Comment by jadamson
5 days ago
What I took out of it is that we are human, and humans use abbreviations to save time and effort, not because printer ink was expensive in the '70s.
5 days ago
What I took out of it is that we are human, and humans use abbreviations to save time and effort, not because printer ink was expensive in the '70s.
The abbreviations I wrote are unambiguous. When I first learned about Unix, I basically guessed - I assume as most first timers do - that the folder is basically the location of miscellaneous files ("et caetera").
Oh, let alone the fact that a bunch of the abbreviations are utterly non-intuitive to first timers.
/bin - binaries - nobody born after circa 1980 calls them that anymore. Executables, applications, apps, etc.
/boot - from a lame Baron Munchausen joke from 1970. Should probably be /startup.
/dev - dev is SUPER commonly used for "development". Easy enough to solve as /devices.
/home - okish, probably one of the best named that are actually in there. I'm shocked it's not /ho or /hm.
/lib - reasonable. Though these days in the US it might trigger political feelings :-p
/media - new and reasonable.
/mnt - the whole metaphor of "mounting" is... debatable.https://www.neowin.net/forum/topic/144012-unix-sex/
/opt - what does this even do? Optional? Optional WHAT? Absolutely 0 semantic info provided by the name.
Anyway, a lot of people have done this criticism better than me and it's boring at this point.
> The abbreviations I wrote are unambiguous. When I first learned about Unix, I basically guessed
They're completely ambiguous to someone who doesn't speak English.
> /mnt - the whole metaphor of "mounting" is... debatable
What? Have you never heard of mounting a picture on a wall? Mounting an engine? That's the metaphor.
> Anyway, a lot of people have done this criticism better than me and it's boring at this point.

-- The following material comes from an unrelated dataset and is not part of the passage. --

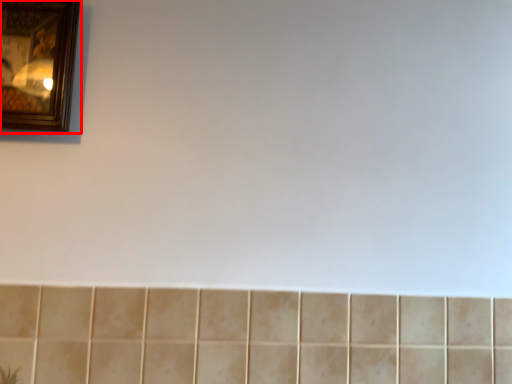
Question: From the image's perspective, where is picture frame (annotated by the red box) located relative to ceramic tile?

Choices:
 (A) below
 (B) above

Answer: (B)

Your original complaint was about "src", suggesting calling it "source", which is still ambiguous by your own standard. Source of what? How is someone going to know what "source" means if they've never heard of booting a computer? Who is the audience for this change?
Some of your suggestions aren't meritless, but your jumping-off point certainly was.
> They're completely ambiguous to someone who doesn't speak English.
The baseline is English and that's life. I'm not a native English speaker.